It was the morning after the conversation I had with Mrs. Summer that I received a message from Miss Brandon. She wanted to speak to me. Could I be, about five o'clock, at the end of the alley? I was punctual at the rendezvous.
"I wanted to have a talk," she said, "to-day, if possible, because to-morrow Aunt Netty has organized an expedition to the lakes, and the day after we are all going to the races, so I didn't know when I should see you again."

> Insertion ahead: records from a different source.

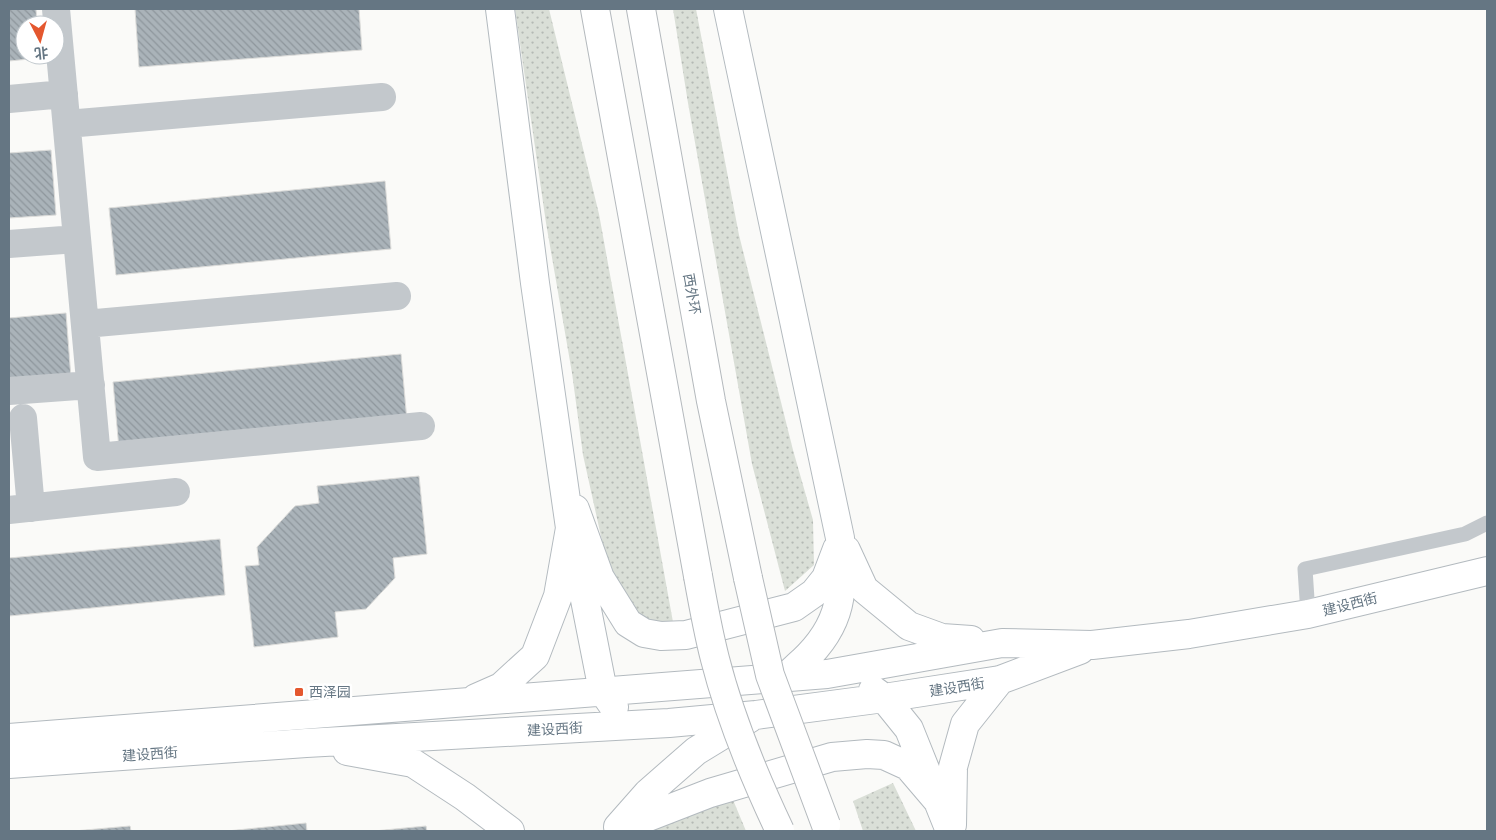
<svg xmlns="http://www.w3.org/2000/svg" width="1496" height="840" viewBox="0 0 1496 840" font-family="Helvetica,'Noto Sans SC',sans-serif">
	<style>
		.grass { fill: url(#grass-dots) }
		.building { fill: url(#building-back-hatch); stroke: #dcdcda }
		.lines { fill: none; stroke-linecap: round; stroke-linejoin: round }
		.secondary-casing { stroke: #b3babf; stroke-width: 30 }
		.highway-casing { stroke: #b4b9bd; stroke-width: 30 }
		.lane { stroke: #c3c8cc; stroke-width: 15 }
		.street { stroke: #c3c8cc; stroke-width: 28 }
		.secondary { stroke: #fff; stroke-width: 28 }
		.highway { stroke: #fff; stroke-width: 28 }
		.highway-bridge-casing { stroke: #b4b9bd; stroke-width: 30; stroke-linecap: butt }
		.highway-bridge { stroke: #fff; stroke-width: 28 }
		.poi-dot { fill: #e4572e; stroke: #fff; stroke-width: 2 }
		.labels { text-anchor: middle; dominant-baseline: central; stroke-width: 5; stroke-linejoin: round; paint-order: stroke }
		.street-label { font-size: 14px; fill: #657683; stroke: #fff }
		.poi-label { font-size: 14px; fill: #657683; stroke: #fff; text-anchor: start }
	</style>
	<defs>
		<pattern id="grass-dots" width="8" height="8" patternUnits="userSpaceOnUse" patternTransform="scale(1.25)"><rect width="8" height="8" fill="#dadfd7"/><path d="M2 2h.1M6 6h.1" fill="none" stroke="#b4b9b4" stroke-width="1.8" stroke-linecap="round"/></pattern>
		<pattern id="building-back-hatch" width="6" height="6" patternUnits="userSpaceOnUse" patternTransform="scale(1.25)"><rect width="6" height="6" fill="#aab3b9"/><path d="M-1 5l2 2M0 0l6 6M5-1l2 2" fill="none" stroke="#8e969c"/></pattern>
	</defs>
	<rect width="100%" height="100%" fill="#fafaf8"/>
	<!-- grass -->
	<path class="grass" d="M 515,9 L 549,9 L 599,214 L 673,622 L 653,622 L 629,610 L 610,577 L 583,455 L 572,373 L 546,223 Z
		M 673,9 L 696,9 L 739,235 L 793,450 L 813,520 L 814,565 L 785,591 L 752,464 L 688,103 Z
		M 893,783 L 916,831 L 863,831 L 853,801 Z
		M 731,795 L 746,831 L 649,831 Z"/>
	<!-- building -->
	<path class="building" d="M 9,9 L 36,9 L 37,25 L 25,25 L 25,55 L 40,55 L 40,58 L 9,61 Z
		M 135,9 L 359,9 L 362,50 L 139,67 Z
		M 51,150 L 56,215 L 9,218 L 9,153 Z
		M 385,181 L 391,249 L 116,275 L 109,208 Z
		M 66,313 L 71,378 L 9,383 L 9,318 Z
		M 401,354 L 407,421 L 119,449 L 113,382 Z
		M 419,476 L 427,554 L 393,558 L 395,578 L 366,609 L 335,612 L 338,637 L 254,647 L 245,566 L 259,565 L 257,547 L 295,506 L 319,503 L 317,486 Z
		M 220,539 L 225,595 L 9,616 L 9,558 Z
		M 306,823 L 307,831 L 227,831 Z
		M 130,826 L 131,831 L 74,831 Z
		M 426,826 L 427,831 L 374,831 Z"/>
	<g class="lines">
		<defs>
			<path id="secondary" d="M 728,9 L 840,538 C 843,591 844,623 802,662 C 795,668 789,675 781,680
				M 575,509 L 600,578 L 628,623 L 644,633 L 661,636 L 686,635 L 794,607 L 814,593 L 826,578 L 837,549
				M 575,549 L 603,691 L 614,707
				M 846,550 L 864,589 L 909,626 L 942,638 L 971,640
				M 873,690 L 884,698 L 909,729 L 950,831
				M 476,698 L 501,687 L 535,656 L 558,596 L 570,528 L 535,283 L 500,9
				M 9,738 L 827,674 L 1002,643 L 1092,645 L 1189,634 L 1308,614 L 1487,571
				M 347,751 L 413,763 L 465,797 L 510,831
				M 9,764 L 306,743 L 669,723 L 756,715 L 884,698 L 1000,680 L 1080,650
				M 952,825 L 953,767 L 965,724 L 1000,680
				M 618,827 L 648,793 L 696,751 L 750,718
				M 619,831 L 643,819 L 710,793 L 832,757 L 867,754 L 884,755 L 908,766 L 937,800"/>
			<path id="highway" d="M 595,9 L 698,576
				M 641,9 L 711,401 L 748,578"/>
		</defs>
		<!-- secondary casing -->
		<use href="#secondary" class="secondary-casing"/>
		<!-- highway casing -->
		<use href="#highway" class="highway-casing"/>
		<!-- lane -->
		<path class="lane" d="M 1308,614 L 1305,569 L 1465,534 L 1487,523"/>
		<!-- street -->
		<path class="street" d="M 56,9 L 97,457 L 421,426
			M 9,99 L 64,94
			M 67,124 L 382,97
			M 9,244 L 77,239
			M 85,324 L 397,296
			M 9,391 L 91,385
			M 23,418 L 31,508
			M 9,510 L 176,492"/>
		<!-- secondary -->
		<use href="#secondary" class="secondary"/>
		<!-- highway -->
		<use href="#highway" class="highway"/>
		<defs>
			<path id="highway-bridge" d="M 698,576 C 703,604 708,632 715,659 C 730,718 754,776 780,831
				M 748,578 L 770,675 L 826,825"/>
		</defs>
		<!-- highway-bridge casing -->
		<use href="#highway-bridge" class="highway-bridge-casing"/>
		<!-- highway-bridge -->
		<use href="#highway-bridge" class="highway-bridge"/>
	</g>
	<!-- markers -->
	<rect class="poi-dot" x="294" y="687" width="10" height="10" rx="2.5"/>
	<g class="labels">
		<!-- street labels -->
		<g class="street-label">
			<text transform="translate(692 294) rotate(80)">西外环</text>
			<text transform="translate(1350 604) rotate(-14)">建设西街</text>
			<text transform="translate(957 687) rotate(-9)">建设西街</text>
			<text transform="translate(555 729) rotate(-3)">建设西街</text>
			<text transform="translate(150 754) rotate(-4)">建设西街</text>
		</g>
		<!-- poi labels -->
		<g class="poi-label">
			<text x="309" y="692">西泽园</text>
		</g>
	</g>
	<!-- border -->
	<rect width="1496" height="840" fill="none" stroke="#657683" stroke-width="20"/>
	<!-- north arrow -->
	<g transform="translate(40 40) rotate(174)"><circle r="24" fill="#ffffff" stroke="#c1c8cd"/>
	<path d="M0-4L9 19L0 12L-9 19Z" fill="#e4572e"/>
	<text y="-8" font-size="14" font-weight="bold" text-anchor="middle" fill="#657683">北</text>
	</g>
</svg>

"But you are not going away yet, are you?" I asked.
No, they were not going away, they would very likely stay on till the end of July. Then there was an idea of Switzerland; or perhaps the Mozart festival at Munich, followed by a week at Bayreuth. Mr. Rudd was going to Bayreuth, and had convinced Mrs. Lennox that she was a Wagnerite.
"I thought you couldn't be going away yet—but one never knows, here people disappear so suddenly, and I wanted to see you so particularly and at once. You are going to finish your cure?"
I said my time limit was another fortnight. After that I was going back to my villa at Cadenabbia.
"Shall you come here next year?"
I said it depended on my doctor. I asked her her plans.
"I don't think I shall come back next year."
There was a slight note of suppressed exultation in her voice. I asked whether Mrs. Lennox was tired of Haréville.